Nato a Hamden, nel Connecticut, da genitori italiani, come Ermes Effron Borgnino, mosse i primi passi nel campo della recitazione subito dopo la Seconda guerra mondiale, dove aveva prestato servizio nella Marina, ed esordì sul grande schermo, nella parte di un criminale, nel film noir diretto da Robert Parrish Luci sull’asfalto (1951). Il fisico massiccio, i lineamenti marcati e l’inconfondibile ghigno lo rendevano un interprete apparentemente poco adatto a ruoli da protagonista: infatti, nei primi anni della sua carriera, fu spesso impiegato come caratterista per impersonare personaggi rozzi e brutali, inclini alla violenza, come il sergente Fatso Judson di Da qui all’eternità (1953) di Fred Zinnemann, il bandito di Vera Cruz (1954) di Robert Aldrich e lo scagnozzo di Giorno maledetto (1955) di John Sturges.

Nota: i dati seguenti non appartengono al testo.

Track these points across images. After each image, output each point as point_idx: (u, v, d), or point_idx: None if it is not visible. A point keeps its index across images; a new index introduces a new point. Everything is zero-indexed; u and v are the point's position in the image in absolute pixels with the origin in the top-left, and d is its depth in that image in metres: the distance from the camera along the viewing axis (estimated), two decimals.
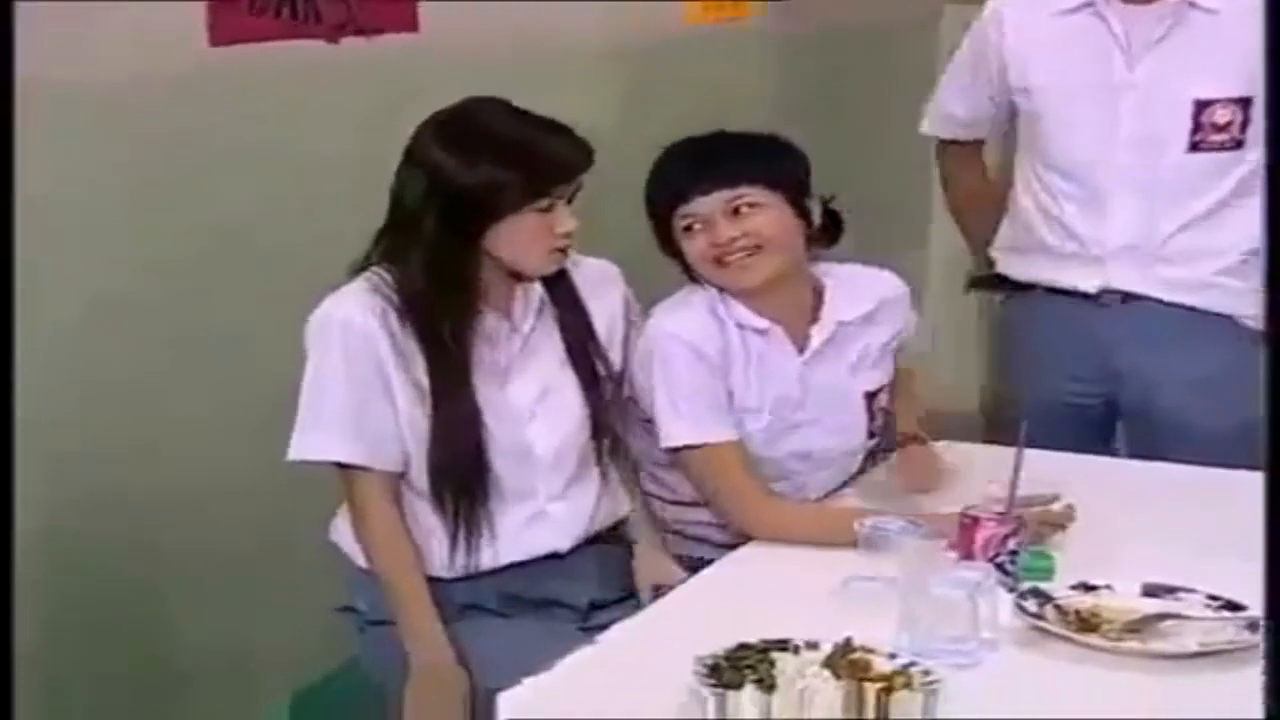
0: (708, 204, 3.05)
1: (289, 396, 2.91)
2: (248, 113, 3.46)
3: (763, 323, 3.11)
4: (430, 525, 2.95)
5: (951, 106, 4.04)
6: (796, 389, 3.14)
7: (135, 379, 3.39)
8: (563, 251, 2.95)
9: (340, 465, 2.91)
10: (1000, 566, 2.78)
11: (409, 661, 2.88)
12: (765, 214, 3.05)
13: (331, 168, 3.60)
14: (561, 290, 3.05)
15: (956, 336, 5.29)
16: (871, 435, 3.24)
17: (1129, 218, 3.72)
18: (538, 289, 3.02)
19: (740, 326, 3.09)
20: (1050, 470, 3.06)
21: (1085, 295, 3.81)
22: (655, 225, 3.10)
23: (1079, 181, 3.77)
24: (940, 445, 3.34)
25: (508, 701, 2.44)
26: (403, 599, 2.91)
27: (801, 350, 3.15)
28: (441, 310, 2.89)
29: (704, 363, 3.06)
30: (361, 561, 2.99)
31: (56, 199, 3.13)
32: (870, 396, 3.23)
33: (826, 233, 3.20)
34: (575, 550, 3.05)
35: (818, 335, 3.15)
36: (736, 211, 3.04)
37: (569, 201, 2.92)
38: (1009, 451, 2.92)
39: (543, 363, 3.01)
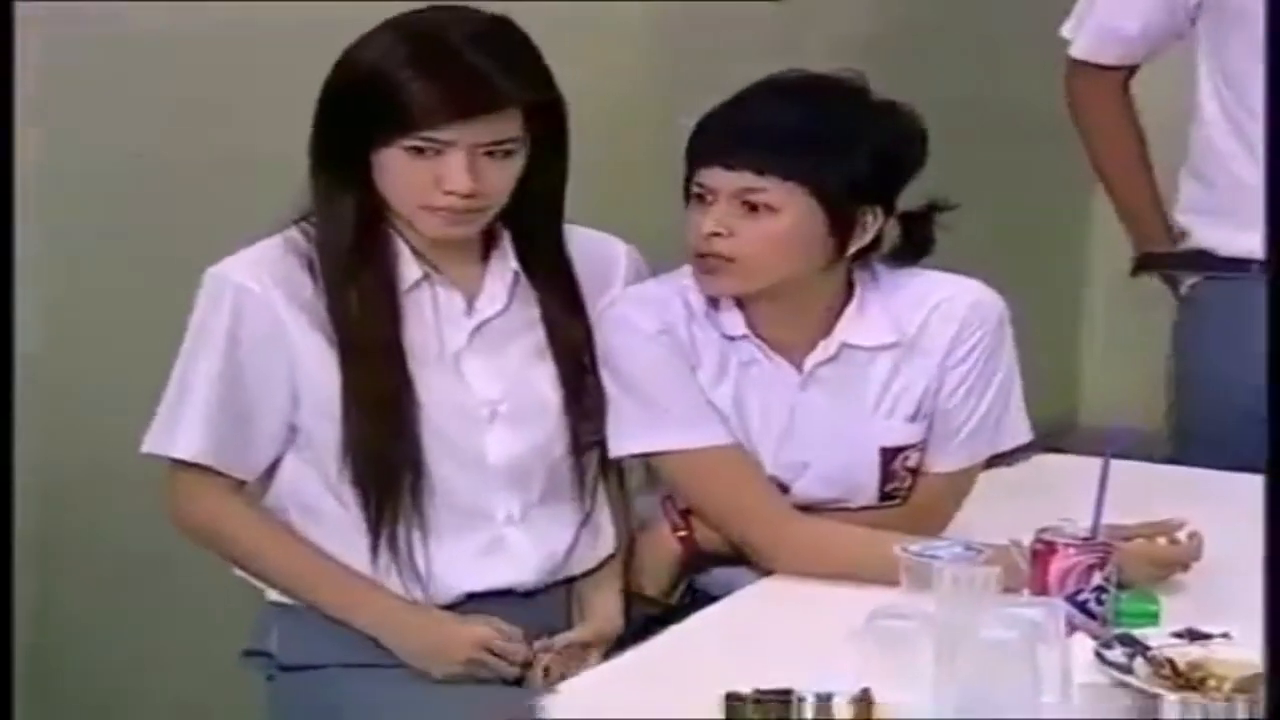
0: (723, 180, 2.54)
1: None
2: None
3: (739, 328, 2.61)
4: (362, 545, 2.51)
5: (1118, 16, 3.41)
6: (783, 417, 2.62)
7: None
8: (454, 213, 2.45)
9: (180, 462, 2.50)
10: (1082, 606, 2.36)
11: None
12: (774, 224, 2.52)
13: None
14: (546, 268, 2.57)
15: (1122, 329, 4.55)
16: (888, 497, 2.69)
17: None
18: (511, 264, 2.55)
19: (718, 329, 2.61)
20: (1199, 490, 2.68)
21: None
22: (686, 172, 2.61)
23: None
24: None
25: None
26: (333, 588, 2.49)
27: (799, 371, 2.63)
28: (331, 251, 2.47)
29: (671, 352, 2.59)
30: (272, 593, 2.56)
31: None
32: (890, 453, 2.66)
33: (912, 244, 2.66)
34: (547, 591, 2.58)
35: (815, 356, 2.62)
36: (747, 205, 2.53)
37: (503, 154, 2.44)
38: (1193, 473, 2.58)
39: (512, 355, 2.55)
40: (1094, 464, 2.50)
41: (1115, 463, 2.54)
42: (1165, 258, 3.45)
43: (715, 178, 2.54)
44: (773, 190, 2.51)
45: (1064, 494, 2.59)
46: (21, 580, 2.47)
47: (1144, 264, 3.51)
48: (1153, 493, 2.62)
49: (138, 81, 3.10)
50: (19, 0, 2.43)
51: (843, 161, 2.53)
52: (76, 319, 3.05)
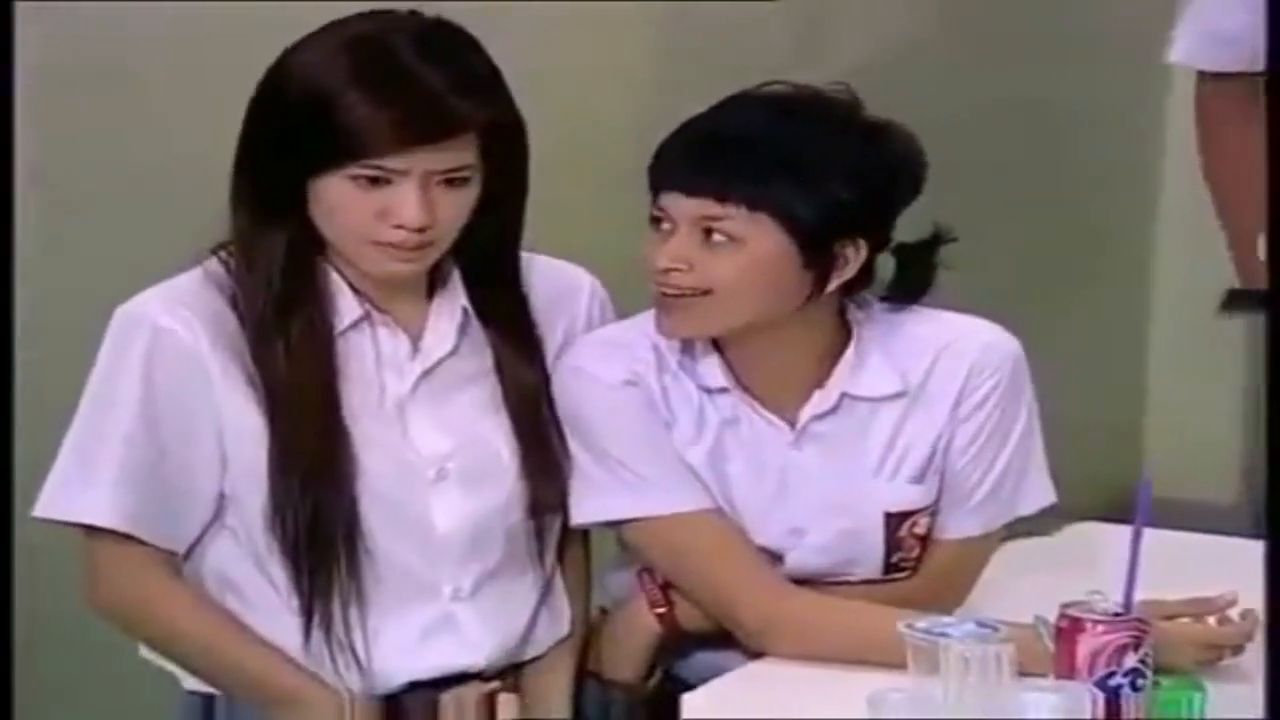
0: (683, 207, 2.35)
1: None
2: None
3: (718, 379, 2.40)
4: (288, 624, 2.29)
5: (1220, 16, 3.18)
6: (774, 479, 2.42)
7: None
8: (404, 249, 2.24)
9: (91, 529, 2.27)
10: (1114, 691, 2.18)
11: None
12: (739, 257, 2.32)
13: None
14: (500, 307, 2.36)
15: (1198, 375, 4.31)
16: (893, 569, 2.49)
17: None
18: (460, 300, 2.34)
19: (694, 380, 2.41)
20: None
21: None
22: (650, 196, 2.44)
23: None
24: None
25: None
26: (253, 667, 2.28)
27: (792, 427, 2.42)
28: (256, 292, 2.27)
29: (639, 405, 2.39)
30: (190, 681, 2.35)
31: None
32: (896, 519, 2.46)
33: (909, 281, 2.45)
34: (500, 677, 2.36)
35: (811, 409, 2.41)
36: (709, 234, 2.33)
37: (459, 182, 2.23)
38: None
39: (462, 405, 2.34)
40: (1151, 534, 2.31)
41: (1171, 534, 2.39)
42: (1253, 296, 3.19)
43: (675, 204, 2.34)
44: (737, 219, 2.31)
45: (1109, 567, 2.35)
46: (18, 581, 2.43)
47: (1230, 302, 3.27)
48: (1216, 566, 2.49)
49: (138, 81, 3.07)
50: (19, 0, 2.45)
51: (817, 188, 2.33)
52: (76, 320, 2.93)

Fu Delbert Mann a intuire le eccellenti capacità recitative dell’attore, quando lo scelse per il ruolo principale – il macellaio italiano Marty Piletti – nel film sentimentale Marty, vita di un timido (1955): fu una prova memorabile, con la quale Borgnine dimostrò di saper andare ben oltre il suo stereotipo di cattivo, dando vita a un personaggio simpatico e gradevole nella sua normalità, che gli valse un meritatissimo Oscar come miglior attore protagonista. Ad esso seguì, sempre sulle stesse corde, Pranzo di nozze (1956) di Richard Brooks, dove impersonò il premuroso padre della sposa: per quanto un po’ troppo giovane per la parte, la sua recitazione si confermò perfetta.

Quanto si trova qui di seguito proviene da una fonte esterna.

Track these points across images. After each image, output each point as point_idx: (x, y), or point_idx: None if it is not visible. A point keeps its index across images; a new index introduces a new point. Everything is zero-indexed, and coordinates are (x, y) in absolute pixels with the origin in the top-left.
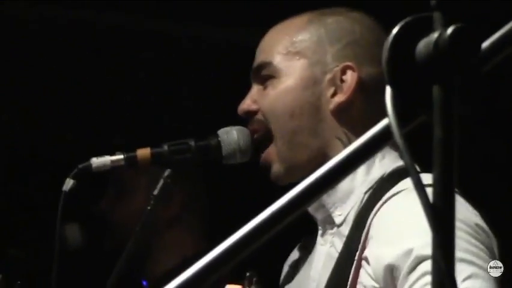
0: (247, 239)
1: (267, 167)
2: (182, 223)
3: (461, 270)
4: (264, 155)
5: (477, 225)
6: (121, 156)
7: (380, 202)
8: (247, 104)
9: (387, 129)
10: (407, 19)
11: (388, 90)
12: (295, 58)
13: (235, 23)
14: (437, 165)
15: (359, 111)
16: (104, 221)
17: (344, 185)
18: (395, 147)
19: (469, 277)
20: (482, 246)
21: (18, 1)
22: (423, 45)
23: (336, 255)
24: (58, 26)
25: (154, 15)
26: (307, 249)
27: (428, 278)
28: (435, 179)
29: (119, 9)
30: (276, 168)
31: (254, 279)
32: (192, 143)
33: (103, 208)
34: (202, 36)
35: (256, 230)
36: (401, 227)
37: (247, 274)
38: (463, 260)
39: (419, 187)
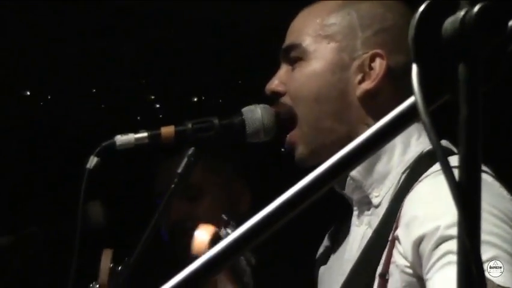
0: (275, 214)
1: (292, 149)
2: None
3: (484, 252)
4: (288, 138)
5: (511, 211)
6: (145, 134)
7: (416, 183)
8: (275, 84)
9: (413, 107)
10: None
11: (414, 68)
12: (324, 41)
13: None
14: (463, 143)
15: (386, 98)
16: (184, 228)
17: (381, 166)
18: None
19: (491, 259)
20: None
21: None
22: (450, 23)
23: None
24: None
25: None
26: (343, 229)
27: (450, 257)
28: (461, 157)
29: None
30: (300, 150)
31: (231, 222)
32: (216, 121)
33: (177, 218)
34: (226, 15)
35: (283, 206)
36: (430, 207)
37: (223, 216)
38: (487, 242)
39: (445, 166)
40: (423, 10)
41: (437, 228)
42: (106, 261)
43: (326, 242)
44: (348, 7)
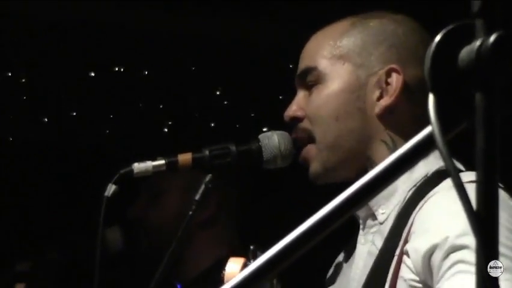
0: (296, 244)
1: (306, 164)
2: (217, 224)
3: None
4: (303, 153)
5: None
6: (163, 162)
7: (423, 200)
8: (293, 110)
9: (430, 137)
10: (449, 26)
11: (431, 97)
12: (340, 62)
13: (276, 23)
14: (480, 172)
15: (403, 113)
16: (139, 224)
17: None
18: None
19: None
20: None
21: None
22: (466, 52)
23: (377, 252)
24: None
25: (193, 15)
26: (351, 249)
27: (460, 267)
28: (478, 186)
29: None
30: (314, 167)
31: (258, 252)
32: (233, 147)
33: (137, 213)
34: (243, 38)
35: (303, 236)
36: (440, 220)
37: (251, 248)
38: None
39: (465, 200)
40: (439, 40)
41: (446, 238)
42: None
43: (336, 262)
44: (359, 26)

Trascorso circa un decennio di caratterizzazioni di buon livello in film di vario genere – nessuna delle quali, però, particolarmente importante – nel 1967 prese parte, nel ruolo di un burbero generale, al kolossal bellico Quella sporca dozzina, diretto nuovamente da Robert Aldrich, il regista che fece di lui il suo attore feticcio facendolo recitare in ben sette film, fra i quali il capolavoro del 1973 L’imperatore del Nord, in cui Borgnine diede vita al personaggio del capotreno, sadico e crudele ma non privo di un personale senso dell’onore: il suo duello fisico e recitativo con il re dei clandestini Lee Marvin, sullo sfondo della Grande Depressione, passò alla storia come una pagina di grande cinema epico. Folgorante fu il suo incontro con Sam Peckinpah, che gli affidò il ruolo del braccio destro di William Holden, cinico e fatalista nonché velatamente omosessuale, nel capolavoro western Il mucchio selvaggio (1969) e quello dell’irridente sceriffo Dirty Lyle, nemesi di Kris Kristofferson/Rubber Duck, in Convoy – Trincea d’asfalto (1978).

Altri personaggi memorabili, all’insegna di un istrionismo mai eccessivo e di un’espressività senza rivali, furono il feroce gangster de I sei della grande rapina (1968) di Gordon Flemyng, il capufficio carogna di Willard e i topi (1971) di Daniel Mann, il giornalista ficcanaso di The Black Hole (1979) di Gary Nelson e, soprattutto, il taxista bombarolo di 1997 – Fuga da New York (1981) di John Carpenter.

Dagli anni Ottanta in poi, ormai raggiunta la terza età, Borgnine faticò a trovare ruoli all’altezza del suo talento, pur restando attivissimo sia sul grande che sul piccolo schermo. Nel 2002, anno in cui fu festeggiato dal comune di Carpi, città d’origine di sua madre, con un festival cinematografico a lui dedicato, fu scelto da Sean Penn come protagonista dell’episodio americano del film collettivo 11 settembre 2001, confermando il suo immenso talento nel toccante ritratto di un anziano perso nel ricordo della moglie defunta. Un ruolo simile, interpretato nella stagione finale di ER, all’età di novantadue anni, gli valse nel 2009 la candidatura al premio Emmy, la terza in trent’anni, dopo quelle ottenute per i TV-movies Niente di nuovo sul fronte occidentale (1979) e A Grandpa for Christmas (2007).

Ormai consolidatosi nel ruolo di memoria storica del cinema hollywoodiano – non a caso una delle sue ultime apparizioni è stata nel film RED (2010), tratto da una graphic novel di Warren Ellis, nella parte di un archivista – si è congedato dal cinema, e dalla vita, con il personaggio del malinconico deejay radiofonico protagonista di The Man who shook the Hand of Vicente Fernandez (2012).

La sua inconfondibile risata, sardonica e sprezzante eppure così umana, riecheggia ora da qualche parte, tra le nuvole, qualche metro sopra la collina di Hollywood, a ricordarci quanto si possa essere grandi pur restando profondamente normali.